Object presence transitions »
=== Section Start ===

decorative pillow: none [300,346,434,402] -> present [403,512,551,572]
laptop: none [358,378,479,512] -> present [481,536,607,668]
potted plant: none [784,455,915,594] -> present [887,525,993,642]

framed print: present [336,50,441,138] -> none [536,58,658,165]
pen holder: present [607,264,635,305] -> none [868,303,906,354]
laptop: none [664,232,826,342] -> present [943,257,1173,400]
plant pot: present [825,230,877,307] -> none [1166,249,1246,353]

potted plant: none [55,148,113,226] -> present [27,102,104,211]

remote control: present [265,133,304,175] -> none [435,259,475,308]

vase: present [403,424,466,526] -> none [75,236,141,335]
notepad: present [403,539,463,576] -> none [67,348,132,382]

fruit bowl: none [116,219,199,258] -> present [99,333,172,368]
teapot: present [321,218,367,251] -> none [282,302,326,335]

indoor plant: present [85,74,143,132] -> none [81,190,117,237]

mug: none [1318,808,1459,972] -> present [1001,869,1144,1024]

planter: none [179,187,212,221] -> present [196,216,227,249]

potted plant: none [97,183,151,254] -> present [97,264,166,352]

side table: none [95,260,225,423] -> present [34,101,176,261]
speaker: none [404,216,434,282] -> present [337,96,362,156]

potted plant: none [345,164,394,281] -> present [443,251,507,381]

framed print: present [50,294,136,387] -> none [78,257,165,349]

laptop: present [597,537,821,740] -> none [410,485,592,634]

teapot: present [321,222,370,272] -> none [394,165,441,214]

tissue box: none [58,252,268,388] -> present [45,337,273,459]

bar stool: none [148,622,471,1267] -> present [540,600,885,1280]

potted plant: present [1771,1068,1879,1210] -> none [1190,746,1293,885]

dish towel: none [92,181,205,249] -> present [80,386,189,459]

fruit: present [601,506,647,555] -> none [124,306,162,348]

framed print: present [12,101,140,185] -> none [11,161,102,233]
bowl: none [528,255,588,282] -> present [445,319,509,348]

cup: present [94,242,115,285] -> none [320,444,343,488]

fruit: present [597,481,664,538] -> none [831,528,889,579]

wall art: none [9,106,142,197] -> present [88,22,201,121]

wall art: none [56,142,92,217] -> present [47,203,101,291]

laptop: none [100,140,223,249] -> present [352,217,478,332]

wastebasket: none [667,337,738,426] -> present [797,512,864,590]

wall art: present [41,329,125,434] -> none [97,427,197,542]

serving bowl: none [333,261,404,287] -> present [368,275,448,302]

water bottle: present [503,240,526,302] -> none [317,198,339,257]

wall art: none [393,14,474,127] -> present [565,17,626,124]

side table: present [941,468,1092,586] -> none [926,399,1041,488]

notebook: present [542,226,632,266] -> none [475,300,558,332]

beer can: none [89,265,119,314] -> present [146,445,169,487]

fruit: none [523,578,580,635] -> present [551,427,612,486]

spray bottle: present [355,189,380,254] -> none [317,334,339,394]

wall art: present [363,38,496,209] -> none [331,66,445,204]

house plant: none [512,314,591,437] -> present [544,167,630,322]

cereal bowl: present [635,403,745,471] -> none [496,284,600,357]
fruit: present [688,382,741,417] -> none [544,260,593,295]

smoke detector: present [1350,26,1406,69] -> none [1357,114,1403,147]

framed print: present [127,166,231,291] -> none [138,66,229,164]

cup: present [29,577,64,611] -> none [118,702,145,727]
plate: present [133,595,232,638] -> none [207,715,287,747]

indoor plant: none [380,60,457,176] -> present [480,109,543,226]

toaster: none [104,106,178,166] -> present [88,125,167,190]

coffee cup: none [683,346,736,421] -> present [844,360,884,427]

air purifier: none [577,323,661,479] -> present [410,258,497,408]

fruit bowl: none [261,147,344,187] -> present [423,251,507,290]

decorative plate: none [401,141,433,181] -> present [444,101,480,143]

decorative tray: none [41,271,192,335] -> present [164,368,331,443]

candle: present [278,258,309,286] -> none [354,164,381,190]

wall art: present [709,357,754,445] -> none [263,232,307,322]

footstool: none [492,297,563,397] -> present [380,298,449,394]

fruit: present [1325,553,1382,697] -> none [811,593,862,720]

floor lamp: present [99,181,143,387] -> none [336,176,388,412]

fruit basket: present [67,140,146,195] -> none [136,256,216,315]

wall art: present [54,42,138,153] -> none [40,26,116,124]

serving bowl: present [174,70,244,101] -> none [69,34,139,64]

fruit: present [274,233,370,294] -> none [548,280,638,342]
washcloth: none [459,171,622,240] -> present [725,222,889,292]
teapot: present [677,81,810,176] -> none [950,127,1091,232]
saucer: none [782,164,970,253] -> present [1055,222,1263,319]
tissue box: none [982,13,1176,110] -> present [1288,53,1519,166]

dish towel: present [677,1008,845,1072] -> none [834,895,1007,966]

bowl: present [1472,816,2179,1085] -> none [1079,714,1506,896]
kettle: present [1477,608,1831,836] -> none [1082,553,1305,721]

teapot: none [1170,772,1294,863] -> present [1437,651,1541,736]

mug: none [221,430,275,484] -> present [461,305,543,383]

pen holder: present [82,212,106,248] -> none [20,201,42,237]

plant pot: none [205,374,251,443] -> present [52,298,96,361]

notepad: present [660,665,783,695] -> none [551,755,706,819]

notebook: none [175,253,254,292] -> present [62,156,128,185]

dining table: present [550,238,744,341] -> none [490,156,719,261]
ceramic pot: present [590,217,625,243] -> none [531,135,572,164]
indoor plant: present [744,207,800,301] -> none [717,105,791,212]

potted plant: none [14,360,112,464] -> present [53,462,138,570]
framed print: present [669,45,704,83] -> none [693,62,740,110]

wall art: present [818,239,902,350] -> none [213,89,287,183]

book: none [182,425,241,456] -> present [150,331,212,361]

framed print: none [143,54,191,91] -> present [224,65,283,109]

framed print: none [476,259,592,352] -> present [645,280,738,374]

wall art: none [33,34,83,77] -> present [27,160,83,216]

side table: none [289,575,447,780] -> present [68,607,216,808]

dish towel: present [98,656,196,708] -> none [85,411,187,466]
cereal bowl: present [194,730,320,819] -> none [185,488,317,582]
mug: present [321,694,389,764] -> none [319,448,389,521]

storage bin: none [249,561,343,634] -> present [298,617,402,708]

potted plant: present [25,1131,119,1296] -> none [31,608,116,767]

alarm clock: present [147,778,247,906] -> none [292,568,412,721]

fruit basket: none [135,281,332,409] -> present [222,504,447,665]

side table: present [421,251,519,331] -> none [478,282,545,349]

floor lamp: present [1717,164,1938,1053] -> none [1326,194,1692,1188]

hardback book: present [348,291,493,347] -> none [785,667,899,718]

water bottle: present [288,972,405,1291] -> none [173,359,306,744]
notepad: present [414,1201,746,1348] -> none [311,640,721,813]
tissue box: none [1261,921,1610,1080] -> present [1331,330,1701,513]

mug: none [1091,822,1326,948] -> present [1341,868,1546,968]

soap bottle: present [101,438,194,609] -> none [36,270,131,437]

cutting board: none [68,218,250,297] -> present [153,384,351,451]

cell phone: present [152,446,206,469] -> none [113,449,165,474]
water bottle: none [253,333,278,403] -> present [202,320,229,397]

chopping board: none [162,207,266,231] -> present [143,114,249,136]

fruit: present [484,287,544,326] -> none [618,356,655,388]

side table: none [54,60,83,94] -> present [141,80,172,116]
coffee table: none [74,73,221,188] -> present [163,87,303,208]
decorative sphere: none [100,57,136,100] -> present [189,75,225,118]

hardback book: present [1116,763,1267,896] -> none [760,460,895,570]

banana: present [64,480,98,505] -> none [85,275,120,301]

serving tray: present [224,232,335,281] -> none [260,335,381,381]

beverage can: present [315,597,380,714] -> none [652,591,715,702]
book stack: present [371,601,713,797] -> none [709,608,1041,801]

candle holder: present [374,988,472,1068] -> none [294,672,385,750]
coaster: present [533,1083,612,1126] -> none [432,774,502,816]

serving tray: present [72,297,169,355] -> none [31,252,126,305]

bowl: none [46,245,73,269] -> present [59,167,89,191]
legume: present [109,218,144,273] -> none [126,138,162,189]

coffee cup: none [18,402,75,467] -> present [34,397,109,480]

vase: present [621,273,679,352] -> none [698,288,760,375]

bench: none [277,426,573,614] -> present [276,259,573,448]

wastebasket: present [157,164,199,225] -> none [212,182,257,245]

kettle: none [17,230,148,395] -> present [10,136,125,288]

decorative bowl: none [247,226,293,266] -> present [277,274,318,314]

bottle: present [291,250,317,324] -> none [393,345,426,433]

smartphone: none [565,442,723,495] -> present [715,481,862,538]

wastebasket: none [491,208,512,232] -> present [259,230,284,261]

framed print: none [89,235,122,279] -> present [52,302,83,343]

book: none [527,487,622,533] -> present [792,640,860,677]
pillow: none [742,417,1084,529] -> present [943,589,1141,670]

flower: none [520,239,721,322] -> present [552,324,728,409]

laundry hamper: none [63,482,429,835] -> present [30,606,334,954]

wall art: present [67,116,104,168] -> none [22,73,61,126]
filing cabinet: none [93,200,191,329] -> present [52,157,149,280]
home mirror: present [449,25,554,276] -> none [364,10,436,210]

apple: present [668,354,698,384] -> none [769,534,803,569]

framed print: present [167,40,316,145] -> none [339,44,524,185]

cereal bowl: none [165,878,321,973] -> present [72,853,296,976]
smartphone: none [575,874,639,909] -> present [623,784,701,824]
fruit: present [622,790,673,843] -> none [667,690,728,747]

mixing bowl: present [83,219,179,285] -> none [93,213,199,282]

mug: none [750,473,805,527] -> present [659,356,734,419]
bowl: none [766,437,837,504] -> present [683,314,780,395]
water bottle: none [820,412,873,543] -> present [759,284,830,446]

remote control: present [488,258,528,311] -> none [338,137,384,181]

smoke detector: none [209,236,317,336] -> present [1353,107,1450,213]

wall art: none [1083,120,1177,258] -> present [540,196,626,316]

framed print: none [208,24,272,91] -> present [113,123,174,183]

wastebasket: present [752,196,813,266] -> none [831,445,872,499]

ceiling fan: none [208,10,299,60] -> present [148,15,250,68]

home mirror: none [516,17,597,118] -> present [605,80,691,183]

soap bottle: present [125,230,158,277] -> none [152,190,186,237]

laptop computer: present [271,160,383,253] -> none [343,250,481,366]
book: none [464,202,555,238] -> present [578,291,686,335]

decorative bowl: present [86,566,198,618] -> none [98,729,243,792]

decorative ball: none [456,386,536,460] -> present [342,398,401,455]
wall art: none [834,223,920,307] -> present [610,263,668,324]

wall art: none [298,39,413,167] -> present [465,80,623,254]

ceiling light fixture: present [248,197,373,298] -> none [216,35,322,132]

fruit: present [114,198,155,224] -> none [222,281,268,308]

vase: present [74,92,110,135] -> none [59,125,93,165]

=== Section End ===

WHAT THE TASK ASKS » Return every line above in which the string "soap" occurs.

TASK OUTPUT »
soap bottle: present [101,438,194,609] -> none [36,270,131,437]
soap bottle: present [125,230,158,277] -> none [152,190,186,237]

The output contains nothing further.